Pol guessed my silliest decluttered item: Item 78, the plaster casts of my own teeth!
|My top impression lost part of one of its teeth. |
Does that mean I get a visit from the adult tooth fairy?
That's the story with these impressions. I had braces as a child and everything shifted as an adult. So a year before my wedding I decided to get them done again. $950 later, the front half of my upper and lowers were nice arches. On my wedding day I LOVED my teeth.
Unfortunately I was cheap and only had the front ten teeth or so fixed, which means that everything shifted in the months after the wedding. It did mean that I had the braces off in time for the wedding, though. These impressions were taken post-shift.
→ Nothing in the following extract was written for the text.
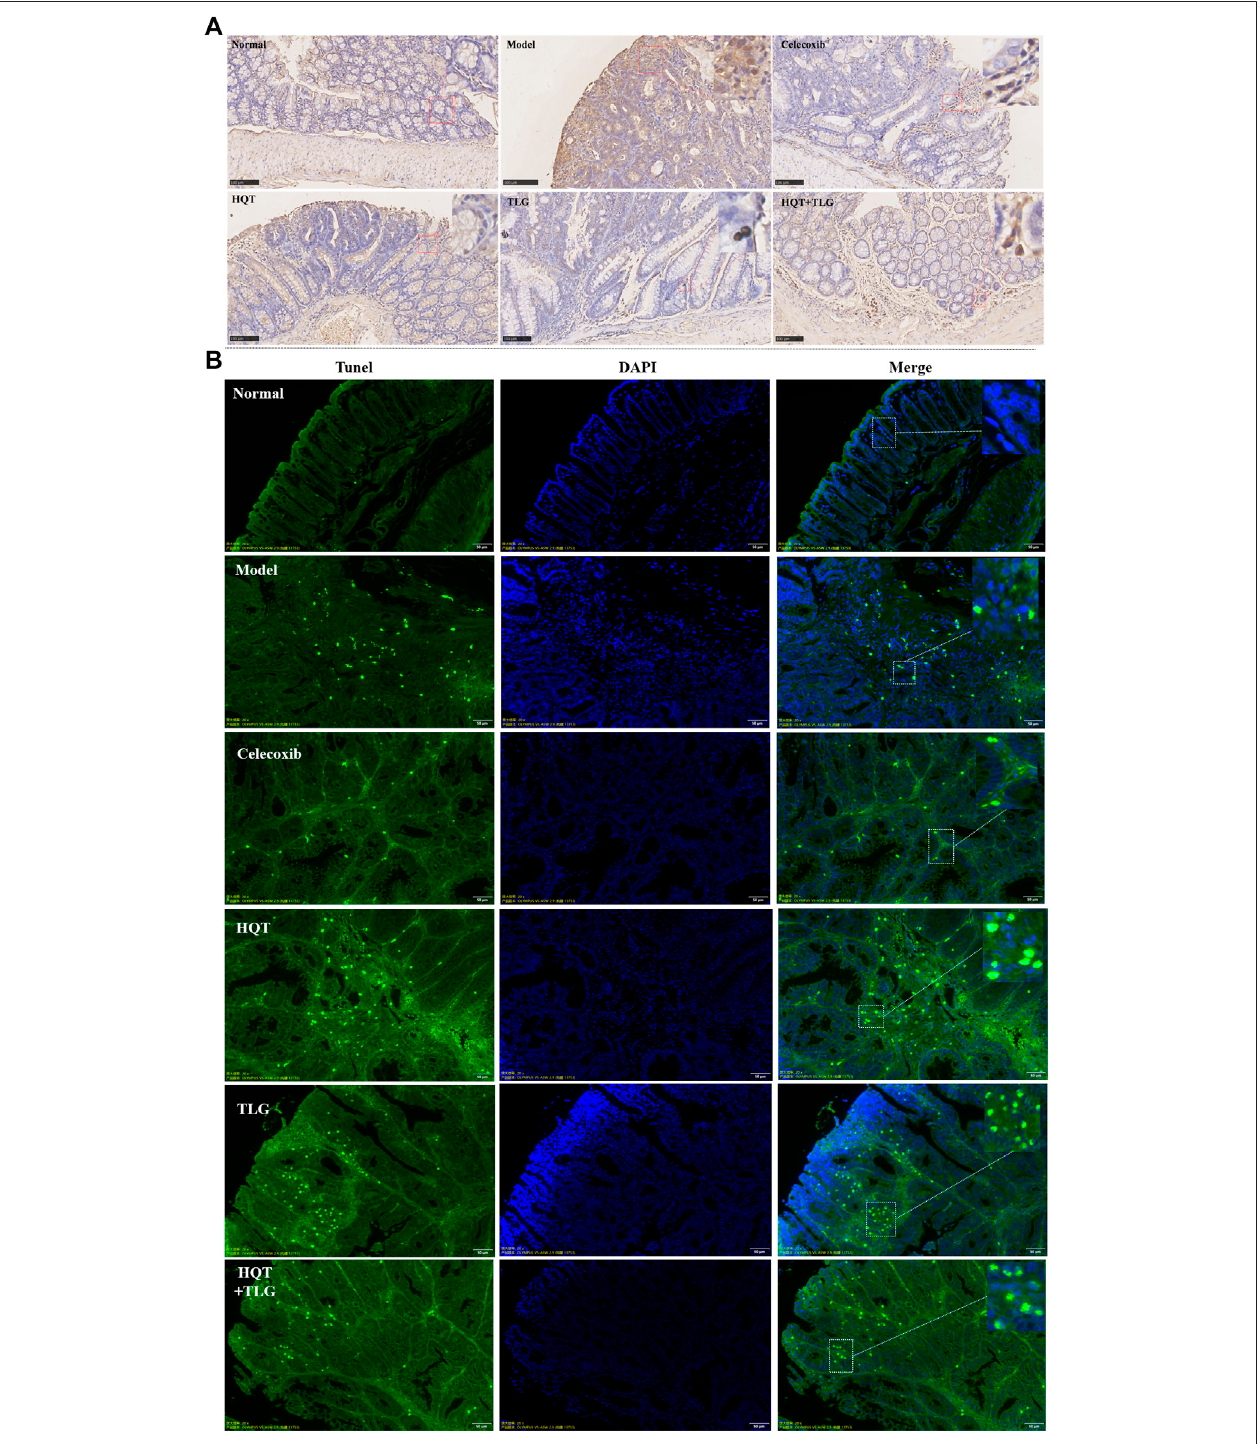
FIGURE 2 | Effect of HQT + TLG on colorectal cancer cells ’ proliferation and apoptosis. (A) Expression of Ki-67 in colorectal tumor tissues of mice in each group (DAB staining). (B) Apoptosis of tumor cells in colorectal tumor tissue of mice in each group.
Now when I look at the impressions all I can see are the flaws. The fact that my incisors have dropped again and I'm starting to look like a rabbit once more. That all of my front teeth are flaring out and I'm starting to wonder if Mr. Ed is a distant cousin of mine. That I should've had my lower jaw brought forward as a child so I wouldn't be wishing for a chin implant now....
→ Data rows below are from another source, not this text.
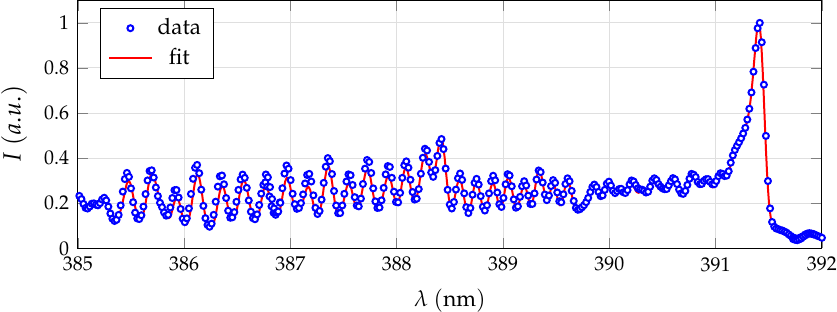
Figure 1. Rotational structure of a band sequence of the ( 0,0 ) -transition of the B 2 Σ + u of N + measured experimentally at peak current for the discharge operated at 60 kHz. Based on the calculated fit, a heavy particle temperature of 6300 K was estimated.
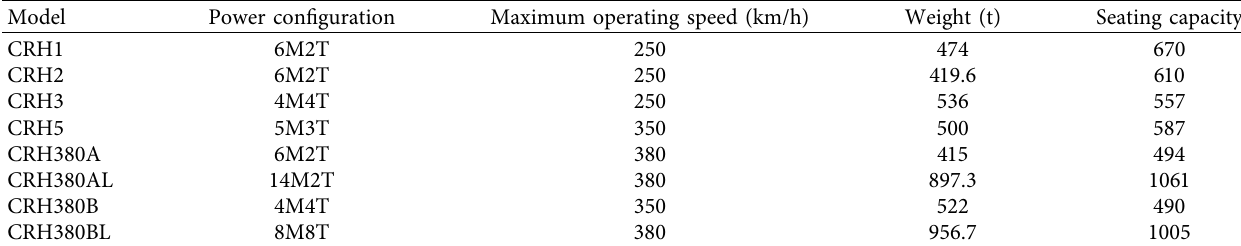
Table 1: Technical specifications of typical EMUs.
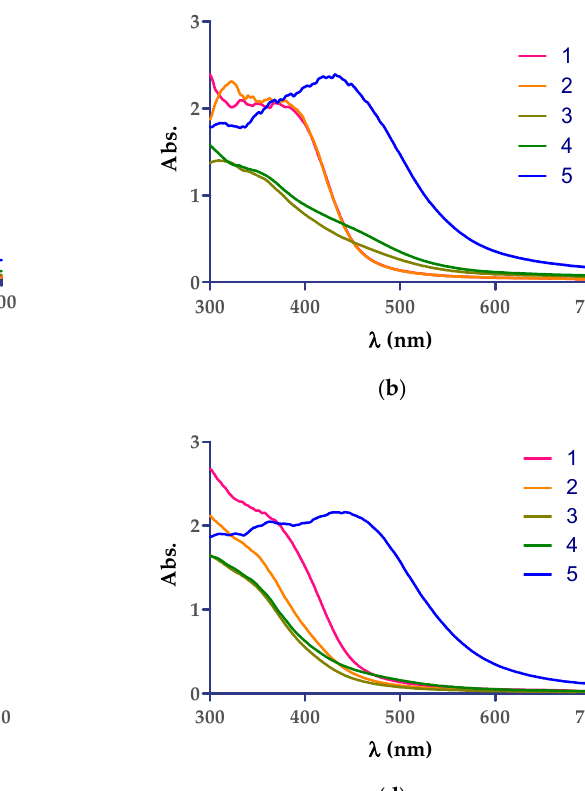
Table 4. The main recorded FT-IR ATR bands on 4000- 600 cm − 1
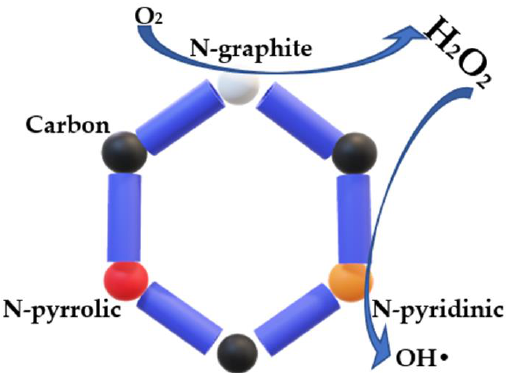
Figure 10. Schematic illustration of the effect of N-contained surface groups in the generation and activation of H 2 O 2 . Adapted from activation of H 2 O 2 . Adapted from [256].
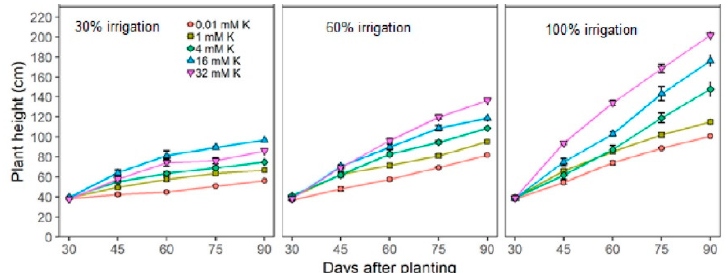
Figure 4. Plant height of young cassava plants in response to deficit irrigation and K fertigation. The treatments were initiated 30 days after planting and lasted 60 days. The data from four separate experiments were combined and shown as the means ± standard error of 4 to 16 replicate plants.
I talked to a classmate from college who has a similar facial structure and did have a chin implant. She looks *gorgeous* now. But you know what? She told me she's still very unhappy with her appearance. No matter what I do, my teeth and jaws will never be good enough for myself.
I kept these teeth impressions on my desk at work because, come on, I work at a medical library. People have plastic models of body parts on their desks where I work. Only difference is that those plastic models don't remind people of the things they don't like about themselves. I can like myself more if I'm not constantly reminded of my flaws.
For many of us there is never a "good enough." My chin will never be like Kate Middleton's. My body will never look like Kelly Pickler's. I need to start accepting what I have now or I'm going to spend the rest of my life in a miserable heap.
Are there things in your life that remind you of things you don't like about yourself? What's stopping you from getting rid of them?